ENTRIES:
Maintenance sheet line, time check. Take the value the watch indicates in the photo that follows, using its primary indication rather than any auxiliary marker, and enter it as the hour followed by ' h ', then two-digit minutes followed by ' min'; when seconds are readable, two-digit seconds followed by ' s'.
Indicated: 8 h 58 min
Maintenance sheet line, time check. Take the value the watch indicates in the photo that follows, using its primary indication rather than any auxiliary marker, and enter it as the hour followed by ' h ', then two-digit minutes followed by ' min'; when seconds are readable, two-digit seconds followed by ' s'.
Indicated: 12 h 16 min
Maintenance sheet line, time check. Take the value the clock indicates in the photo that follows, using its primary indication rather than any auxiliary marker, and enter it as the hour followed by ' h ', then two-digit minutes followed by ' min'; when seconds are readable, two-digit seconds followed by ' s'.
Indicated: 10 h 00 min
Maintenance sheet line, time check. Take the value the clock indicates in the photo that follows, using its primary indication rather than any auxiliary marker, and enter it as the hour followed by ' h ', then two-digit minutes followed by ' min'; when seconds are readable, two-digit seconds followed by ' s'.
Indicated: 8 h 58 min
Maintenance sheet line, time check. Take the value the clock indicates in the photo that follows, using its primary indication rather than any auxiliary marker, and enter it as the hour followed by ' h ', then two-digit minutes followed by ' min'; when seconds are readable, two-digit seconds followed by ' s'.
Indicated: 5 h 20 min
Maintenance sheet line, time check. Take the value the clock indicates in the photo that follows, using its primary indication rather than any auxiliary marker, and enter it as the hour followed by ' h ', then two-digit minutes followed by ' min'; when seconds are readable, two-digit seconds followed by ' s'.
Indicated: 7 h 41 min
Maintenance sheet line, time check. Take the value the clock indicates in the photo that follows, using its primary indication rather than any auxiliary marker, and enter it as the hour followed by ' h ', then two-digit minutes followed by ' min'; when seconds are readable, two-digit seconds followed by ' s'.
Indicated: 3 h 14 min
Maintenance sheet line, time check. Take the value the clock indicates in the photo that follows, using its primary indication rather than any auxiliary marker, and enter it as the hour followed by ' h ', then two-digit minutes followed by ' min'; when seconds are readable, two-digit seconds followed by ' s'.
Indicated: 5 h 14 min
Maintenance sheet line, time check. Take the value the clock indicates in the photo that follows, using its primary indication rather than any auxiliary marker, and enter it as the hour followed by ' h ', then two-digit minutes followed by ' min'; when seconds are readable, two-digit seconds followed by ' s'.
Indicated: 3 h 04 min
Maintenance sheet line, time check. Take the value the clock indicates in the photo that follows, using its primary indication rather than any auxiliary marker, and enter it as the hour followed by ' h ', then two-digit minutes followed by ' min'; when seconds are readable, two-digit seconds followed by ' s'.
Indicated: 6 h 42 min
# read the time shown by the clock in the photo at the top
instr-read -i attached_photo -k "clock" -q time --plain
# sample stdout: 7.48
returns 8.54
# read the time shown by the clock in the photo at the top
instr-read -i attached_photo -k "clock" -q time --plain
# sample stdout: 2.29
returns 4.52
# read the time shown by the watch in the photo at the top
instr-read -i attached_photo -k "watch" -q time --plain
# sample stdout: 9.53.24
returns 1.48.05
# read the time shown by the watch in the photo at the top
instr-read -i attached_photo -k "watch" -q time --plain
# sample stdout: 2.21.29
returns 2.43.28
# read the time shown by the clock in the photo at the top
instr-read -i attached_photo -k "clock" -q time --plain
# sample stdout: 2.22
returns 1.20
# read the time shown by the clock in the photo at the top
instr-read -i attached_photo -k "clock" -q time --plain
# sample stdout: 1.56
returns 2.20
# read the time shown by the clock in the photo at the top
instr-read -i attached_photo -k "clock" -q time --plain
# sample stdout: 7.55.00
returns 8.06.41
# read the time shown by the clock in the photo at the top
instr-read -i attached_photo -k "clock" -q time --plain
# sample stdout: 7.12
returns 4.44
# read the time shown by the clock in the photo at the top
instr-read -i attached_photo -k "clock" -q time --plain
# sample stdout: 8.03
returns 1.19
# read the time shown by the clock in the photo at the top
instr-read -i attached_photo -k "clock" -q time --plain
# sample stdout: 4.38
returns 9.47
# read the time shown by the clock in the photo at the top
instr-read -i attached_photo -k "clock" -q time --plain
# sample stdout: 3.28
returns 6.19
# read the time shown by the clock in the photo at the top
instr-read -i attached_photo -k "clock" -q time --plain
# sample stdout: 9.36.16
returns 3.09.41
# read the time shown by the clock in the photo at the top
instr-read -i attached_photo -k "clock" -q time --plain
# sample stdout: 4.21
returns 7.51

THE TASK:
Can you reproduce every record above with "Indicated" switched to "Reading" and everything else left as it is?

OUTPUT OF THE EXERCISE:
Maintenance sheet line, time check. Take the value the watch indicates in the photo that follows, using its primary indication rather than any auxiliary marker, and enter it as the hour followed by ' h ', then two-digit minutes followed by ' min'; when seconds are readable, two-digit seconds followed by ' s'.
Reading: 8 h 58 min
Maintenance sheet line, time check. Take the value the watch indicates in the photo that follows, using its primary indication rather than any auxiliary marker, and enter it as the hour followed by ' h ', then two-digit minutes followed by ' min'; when seconds are readable, two-digit seconds followed by ' s'.
Reading: 12 h 16 min
Maintenance sheet line, time check. Take the value the clock indicates in the photo that follows, using its primary indication rather than any auxiliary marker, and enter it as the hour followed by ' h ', then two-digit minutes followed by ' min'; when seconds are readable, two-digit seconds followed by ' s'.
Reading: 10 h 00 min
Maintenance sheet line, time check. Take the value the clock indicates in the photo that follows, using its primary indication rather than any auxiliary marker, and enter it as the hour followed by ' h ', then two-digit minutes followed by ' min'; when seconds are readable, two-digit seconds followed by ' s'.
Reading: 8 h 58 min
Maintenance sheet line, time check. Take the value the clock indicates in the photo that follows, using its primary indication rather than any auxiliary marker, and enter it as the hour followed by ' h ', then two-digit minutes followed by ' min'; when seconds are readable, two-digit seconds followed by ' s'.
Reading: 5 h 20 min
Maintenance sheet line, time check. Take the value the clock indicates in the photo that follows, using its primary indication rather than any auxiliary marker, and enter it as the hour followed by ' h ', then two-digit minutes followed by ' min'; when seconds are readable, two-digit seconds followed by ' s'.
Reading: 7 h 41 min
Maintenance sheet line, time check. Take the value the clock indicates in the photo that follows, using its primary indication rather than any auxiliary marker, and enter it as the hour followed by ' h ', then two-digit minutes followed by ' min'; when seconds are readable, two-digit seconds followed by ' s'.
Reading: 3 h 14 min
Maintenance sheet line, time check. Take the value the clock indicates in the photo that follows, using its primary indication rather than any auxiliary marker, and enter it as the hour followed by ' h ', then two-digit minutes followed by ' min'; when seconds are readable, two-digit seconds followed by ' s'.
Reading: 5 h 14 min
Maintenance sheet line, time check. Take the value the clock indicates in the photo that follows, using its primary indication rather than any auxiliary marker, and enter it as the hour followed by ' h ', then two-digit minutes followed by ' min'; when seconds are readable, two-digit seconds followed by ' s'.
Reading: 3 h 04 min
Maintenance sheet line, time check. Take the value the clock indicates in the photo that follows, using its primary indication rather than any auxiliary marker, and enter it as the hour followed by ' h ', then two-digit minutes followed by ' min'; when seconds are readable, two-digit seconds followed by ' s'.
Reading: 6 h 42 min
# read the time shown by the clock in the photo at the top
instr-read -i attached_photo -k "clock" -q time --plain
# sample stdout: 7.48
returns 8.54
# read the time shown by the clock in the photo at the top
instr-read -i attached_photo -k "clock" -q time --plain
# sample stdout: 2.29
returns 4.52
# read the time shown by the watch in the photo at the top
instr-read -i attached_photo -k "watch" -q time --plain
# sample stdout: 9.53.24
returns 1.48.05
# read the time shown by the watch in the photo at the top
instr-read -i attached_photo -k "watch" -q time --plain
# sample stdout: 2.21.29
returns 2.43.28
# read the time shown by the clock in the photo at the top
instr-read -i attached_photo -k "clock" -q time --plain
# sample stdout: 2.22
returns 1.20
# read the time shown by the clock in the photo at the top
instr-read -i attached_photo -k "clock" -q time --plain
# sample stdout: 1.56
returns 2.20
# read the time shown by the clock in the photo at the top
instr-read -i attached_photo -k "clock" -q time --plain
# sample stdout: 7.55.00
returns 8.06.41
# read the time shown by the clock in the photo at the top
instr-read -i attached_photo -k "clock" -q time --plain
# sample stdout: 7.12
returns 4.44
# read the time shown by the clock in the photo at the top
instr-read -i attached_photo -k "clock" -q time --plain
# sample stdout: 8.03
returns 1.19
# read the time shown by the clock in the photo at the top
instr-read -i attached_photo -k "clock" -q time --plain
# sample stdout: 4.38
returns 9.47
# read the time shown by the clock in the photo at the top
instr-read -i attached_photo -k "clock" -q time --plain
# sample stdout: 3.28
returns 6.19
# read the time shown by the clock in the photo at the top
instr-read -i attached_photo -k "clock" -q time --plain
# sample stdout: 9.36.16
returns 3.09.41
# read the time shown by the clock in the photo at the top
instr-read -i attached_photo -k "clock" -q time --plain
# sample stdout: 4.21
returns 7.51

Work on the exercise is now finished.